Background: The effect of levosimendan on myocardial performance has not been studied in dialysis-dependent end-stage renal disease patients who have undergone coronary artery bypass grafting (CABG) surgery. Our aim was to investigate the effect of levosimendan on postoperative hemodynamic effects in end-stage renal disease patients undergoing CABG operation.
Methods: We performed 58 elective isolated CABG operations in end-stage renal disease patients. The study group received levosimendan at a slow bolus dose of 3 µg/kg, followed by a 24-hour infusion of 0.03-0.05 µg/kg/kg/min. (study group [SG]: n = 25). The remaining patients received a placebo (control group [CG]: n = 33). The mean left ventricular ejection fraction of both groups was similar (44.6 ± 55.4% versus 42.8 ± 53.9%). Hemodynamic data were collected at the end, at 1 hour after CPB, and thereafter at 6, 12, and 24 hours in the ICU. Preoperatively, at the end of the operation, at 1 hour after CPB, and thereafter at 6, 12, and 24 hours in the ICU, blood samples from the peripheral vein were collected for cardiac troponin-I (c-TnI) and lactate levels. Norepinephrine if needed started during the rewarming period in both groups.
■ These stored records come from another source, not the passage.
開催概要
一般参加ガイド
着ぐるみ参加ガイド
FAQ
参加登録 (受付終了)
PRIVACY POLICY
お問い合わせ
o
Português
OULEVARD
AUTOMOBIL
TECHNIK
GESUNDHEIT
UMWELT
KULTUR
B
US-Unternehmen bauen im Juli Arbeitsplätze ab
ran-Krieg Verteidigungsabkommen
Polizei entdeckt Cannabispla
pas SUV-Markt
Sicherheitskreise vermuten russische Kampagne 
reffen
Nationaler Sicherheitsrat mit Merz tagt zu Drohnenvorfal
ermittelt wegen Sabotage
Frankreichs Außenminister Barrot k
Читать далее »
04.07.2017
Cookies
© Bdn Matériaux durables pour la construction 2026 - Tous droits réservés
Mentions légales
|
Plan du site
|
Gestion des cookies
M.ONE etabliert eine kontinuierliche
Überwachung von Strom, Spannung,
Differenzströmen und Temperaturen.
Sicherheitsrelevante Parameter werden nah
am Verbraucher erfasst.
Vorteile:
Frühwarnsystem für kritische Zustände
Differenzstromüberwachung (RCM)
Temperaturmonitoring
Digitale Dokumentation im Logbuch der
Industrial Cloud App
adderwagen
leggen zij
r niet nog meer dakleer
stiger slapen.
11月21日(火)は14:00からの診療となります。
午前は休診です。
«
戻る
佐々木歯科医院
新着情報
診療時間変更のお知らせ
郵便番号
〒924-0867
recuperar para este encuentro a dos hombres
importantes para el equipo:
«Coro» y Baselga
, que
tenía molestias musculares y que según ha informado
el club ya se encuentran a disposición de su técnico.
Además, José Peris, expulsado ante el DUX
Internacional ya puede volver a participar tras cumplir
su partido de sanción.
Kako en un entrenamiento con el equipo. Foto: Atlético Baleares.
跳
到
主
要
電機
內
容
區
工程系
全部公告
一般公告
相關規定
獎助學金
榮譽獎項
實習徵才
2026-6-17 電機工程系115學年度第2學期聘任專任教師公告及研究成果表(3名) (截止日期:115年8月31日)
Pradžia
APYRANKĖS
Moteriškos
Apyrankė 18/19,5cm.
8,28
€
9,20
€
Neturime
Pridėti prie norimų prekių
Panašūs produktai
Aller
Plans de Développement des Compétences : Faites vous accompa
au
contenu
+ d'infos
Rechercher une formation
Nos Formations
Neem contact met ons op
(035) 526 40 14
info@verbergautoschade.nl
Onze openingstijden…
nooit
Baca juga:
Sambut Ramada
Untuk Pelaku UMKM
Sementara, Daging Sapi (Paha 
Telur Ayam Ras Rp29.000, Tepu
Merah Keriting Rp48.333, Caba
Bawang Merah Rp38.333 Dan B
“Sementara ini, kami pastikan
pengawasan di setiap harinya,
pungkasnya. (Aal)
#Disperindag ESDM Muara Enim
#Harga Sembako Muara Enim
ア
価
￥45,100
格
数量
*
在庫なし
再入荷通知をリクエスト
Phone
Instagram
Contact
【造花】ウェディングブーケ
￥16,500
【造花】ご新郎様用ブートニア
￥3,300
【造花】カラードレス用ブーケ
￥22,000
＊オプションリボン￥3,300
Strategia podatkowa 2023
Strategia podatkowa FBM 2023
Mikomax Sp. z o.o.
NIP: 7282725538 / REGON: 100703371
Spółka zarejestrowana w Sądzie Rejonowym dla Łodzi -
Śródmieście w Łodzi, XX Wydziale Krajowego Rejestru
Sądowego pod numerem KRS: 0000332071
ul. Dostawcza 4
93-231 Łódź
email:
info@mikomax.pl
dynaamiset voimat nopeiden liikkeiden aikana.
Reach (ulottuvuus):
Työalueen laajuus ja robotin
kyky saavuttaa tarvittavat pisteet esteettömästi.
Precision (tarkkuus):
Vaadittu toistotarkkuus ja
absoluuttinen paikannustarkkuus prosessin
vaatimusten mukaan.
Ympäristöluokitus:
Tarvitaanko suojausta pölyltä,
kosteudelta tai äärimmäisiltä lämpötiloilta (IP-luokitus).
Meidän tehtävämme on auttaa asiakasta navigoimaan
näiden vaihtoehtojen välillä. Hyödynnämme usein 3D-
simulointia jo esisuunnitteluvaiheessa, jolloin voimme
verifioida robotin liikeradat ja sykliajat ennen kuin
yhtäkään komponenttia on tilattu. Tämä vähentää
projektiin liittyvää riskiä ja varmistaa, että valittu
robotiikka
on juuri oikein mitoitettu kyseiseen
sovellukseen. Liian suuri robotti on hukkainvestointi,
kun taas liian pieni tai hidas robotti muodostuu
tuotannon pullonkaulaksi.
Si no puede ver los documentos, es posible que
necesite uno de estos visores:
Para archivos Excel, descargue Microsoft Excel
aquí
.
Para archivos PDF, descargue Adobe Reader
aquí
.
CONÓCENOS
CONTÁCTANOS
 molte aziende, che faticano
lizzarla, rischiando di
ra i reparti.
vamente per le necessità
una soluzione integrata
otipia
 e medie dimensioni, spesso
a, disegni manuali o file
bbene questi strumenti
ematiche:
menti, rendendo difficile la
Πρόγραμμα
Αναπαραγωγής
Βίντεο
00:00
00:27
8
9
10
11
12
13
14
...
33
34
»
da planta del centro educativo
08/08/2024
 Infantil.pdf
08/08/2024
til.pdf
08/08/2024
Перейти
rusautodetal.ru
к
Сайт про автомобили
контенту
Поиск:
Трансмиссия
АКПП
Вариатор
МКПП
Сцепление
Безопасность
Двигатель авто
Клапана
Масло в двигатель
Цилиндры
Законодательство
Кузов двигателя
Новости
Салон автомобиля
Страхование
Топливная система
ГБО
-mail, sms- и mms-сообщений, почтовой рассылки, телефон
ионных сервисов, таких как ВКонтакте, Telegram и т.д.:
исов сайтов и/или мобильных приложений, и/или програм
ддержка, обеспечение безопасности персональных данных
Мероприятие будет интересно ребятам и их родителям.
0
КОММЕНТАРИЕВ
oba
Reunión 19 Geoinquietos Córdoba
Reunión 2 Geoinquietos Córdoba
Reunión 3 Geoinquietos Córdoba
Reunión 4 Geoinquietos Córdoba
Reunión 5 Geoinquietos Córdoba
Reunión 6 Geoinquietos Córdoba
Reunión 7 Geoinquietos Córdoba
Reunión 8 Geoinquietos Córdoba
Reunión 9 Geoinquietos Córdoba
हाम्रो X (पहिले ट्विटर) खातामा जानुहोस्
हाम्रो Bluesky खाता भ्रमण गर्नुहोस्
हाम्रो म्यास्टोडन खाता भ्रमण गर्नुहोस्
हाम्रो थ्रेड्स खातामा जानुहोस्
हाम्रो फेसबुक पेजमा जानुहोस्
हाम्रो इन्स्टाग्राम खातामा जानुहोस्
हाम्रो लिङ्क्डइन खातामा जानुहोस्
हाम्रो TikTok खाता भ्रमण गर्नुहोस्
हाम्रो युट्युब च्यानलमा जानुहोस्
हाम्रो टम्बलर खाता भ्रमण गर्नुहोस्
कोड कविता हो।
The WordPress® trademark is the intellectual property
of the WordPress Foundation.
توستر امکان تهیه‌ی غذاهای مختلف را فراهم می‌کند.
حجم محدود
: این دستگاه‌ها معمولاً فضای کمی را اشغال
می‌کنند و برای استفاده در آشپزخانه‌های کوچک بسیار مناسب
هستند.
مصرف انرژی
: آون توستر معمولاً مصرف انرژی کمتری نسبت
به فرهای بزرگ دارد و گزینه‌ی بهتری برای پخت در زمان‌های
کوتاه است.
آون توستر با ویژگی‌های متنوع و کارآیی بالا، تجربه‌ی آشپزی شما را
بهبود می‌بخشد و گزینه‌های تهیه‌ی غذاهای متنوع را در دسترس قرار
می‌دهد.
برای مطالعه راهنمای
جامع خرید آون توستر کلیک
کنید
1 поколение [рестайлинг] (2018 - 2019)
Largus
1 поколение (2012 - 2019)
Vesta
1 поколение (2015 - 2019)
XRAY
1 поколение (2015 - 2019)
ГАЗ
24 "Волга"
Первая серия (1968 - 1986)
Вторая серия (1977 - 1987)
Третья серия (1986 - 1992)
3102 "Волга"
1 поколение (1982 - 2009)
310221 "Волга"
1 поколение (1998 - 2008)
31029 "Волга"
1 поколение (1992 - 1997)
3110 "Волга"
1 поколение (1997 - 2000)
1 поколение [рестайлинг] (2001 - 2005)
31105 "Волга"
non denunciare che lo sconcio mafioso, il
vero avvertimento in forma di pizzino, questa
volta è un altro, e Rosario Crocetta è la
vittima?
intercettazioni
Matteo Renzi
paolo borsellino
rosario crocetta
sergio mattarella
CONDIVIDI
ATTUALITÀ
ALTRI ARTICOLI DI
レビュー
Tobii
Results: One patient in SG (4%) and 4 patients (12.1%) in CG died postoperatively (P < .01). Cardiac output and cardiac index values did not change early after weaning from extracorporeal circulation, and they were nearly similar during the next 6 hours in both groups. In SG, cardiac output and cardiac index significantly improved at 6 hours, and were stable at the end of 24 hours (P < .001). Hemodynamic parameters were nearly similar after the operation, and did not change significantly at the end of 24 hours in CG. Hemodynamic improvement caused a significant reduction in systemic and pulmonary artery vascular resistance index in SG (P < .002). Pulmonary capillary wedge pressure decreased significantly in SG (P < .034). Cumulative inotrope dose requirement and intraaortic balloon pump use were significantly lower in SG. In addition, blood lactate and cTnI levels were significanly lower in SG (P < .044).
Conclusion: No important adverse effect was detected during levosimendan infusion. Because levosimendan at a dose of 0.03-0.05 μg/kg/min increased myocardial performance significantly in the postoperative period, it can be used safely in end-stage renal disease patients undergoing isolated CABG. The requirement of vasopressors were lower in SG.